A significant collection of historical artifacts and rare photographs showed up on board the Delta Queen a little over a month ago when June Antrim of Northwest Georgia walked in unannounced with two plastic bags and asked to speak with a manager.
"I came out and sat down with her," Justin Strickland, director of sales and special events for the Delta Queen, said. Strickland said this not unusual, as many former passengers often stop in to share their stories and personal memorabilia with the current hotel staff.
"The first photo she took out was a builder's photograph which was never known to even exist. The hair stood up on my arms and I knew this was something. I got chills and started tearing up a little bit because I knew how historically significant this was," Strickland said.
The turn of the century photographs originally belonged to Jim Burns, who served as chief of construction, and was a personal friend of the Antrim family.
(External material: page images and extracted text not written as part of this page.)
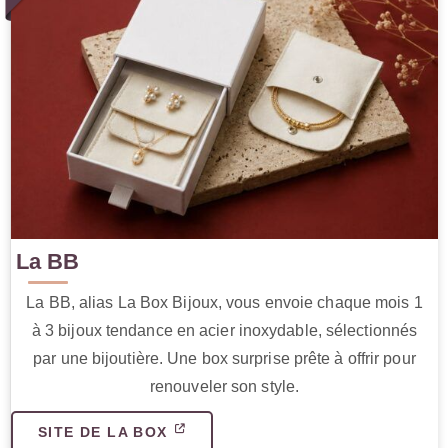
La BB
La BB, alias La Box Bijoux, vous envoie chaque mois 1
à 3 bijoux tendance en acier inoxydable, sélectionnés
par une bijoutière. Une box surprise prête à offrir pour
renouveler son style.
SITE DE LA BOX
The collection includes construction photos taken by Burns himself, builder's photos taken in the shipyard in Stockton, Ca., and miscellaneous photos of smaller steamboats that were the inspiration for many of the architectural details built into the Delta Queen.
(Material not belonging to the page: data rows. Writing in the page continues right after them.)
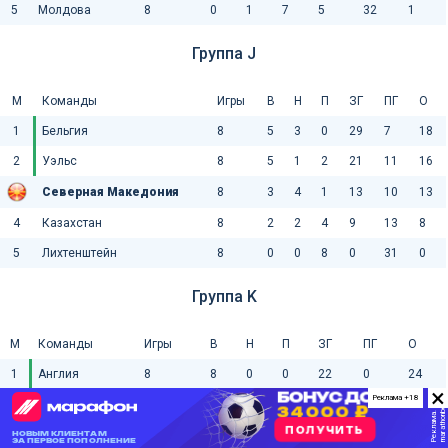
5
Молдова
8
0
1
7
5
32
1
Группа J
М
Команды
Игры
В
Н
П
ЗГ
ПГ
О
1
Бельгия
8
5
3
0
29
7
18
2
Уэльс
8
5
1
2
21
11
16
Северная Македония
8
3
4
1
13
10
13
4
Казахстан
8
2
2
4
9
13
8
5
Лихтенштейн
8
0
0
8
0
31
0
Группа K
М
Команды
Игры
В
Н
П
ЗГ
ПГ
О
1
Англия
8
8
0
0
22
0
24
×
Реклама +18
2
Албания
8
4
2
2
7
5
14
3
Сербия
8
4
1
3
9
10
13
Several personal items of Mr. Burns, including original brochures, correspondence and artifacts, as well as a steamer trunk full of old tools were also donated.
"The tools were all used on the construction site during the building and most are wood working tools. The last time that tool box was sitting on this floor was probably 1923," Strickland said.
In September 1971 the Delta Queen was contracted to carry U.S. mail and had its own postmark. Staff photo.
Michael Williams, a former captain of The Delta Queen, attended the first public viewing of the donated artifacts Friday afternoon along with over 100 former passengers, crew, and entertainers who were already booked to spend the weekend aboard the docked hotel in Coolidge Park.
"There are things here that we thought were missing in the history of the Delta Queen. Items that we thought were destroyed in WWII," Williams said.
While current operators of the boat are anxious to share the collection with everyone to enjoy, Strickland said the immediate future of the entire collection will be to have everything documented, appraised, professionally archived and digitized, then prepared for potential traveling and interpretive exhibitions.
Built in 1926, the Delta Queen was the last original steam-driven, paddle-wheeled, overnight passenger boat in the United States before being decommissioned. She was designated a National Historic Landmark in 1989, inducted into the National Maritime Hall of Fame in 2004, and has been docked at Coolidge Park since 2009.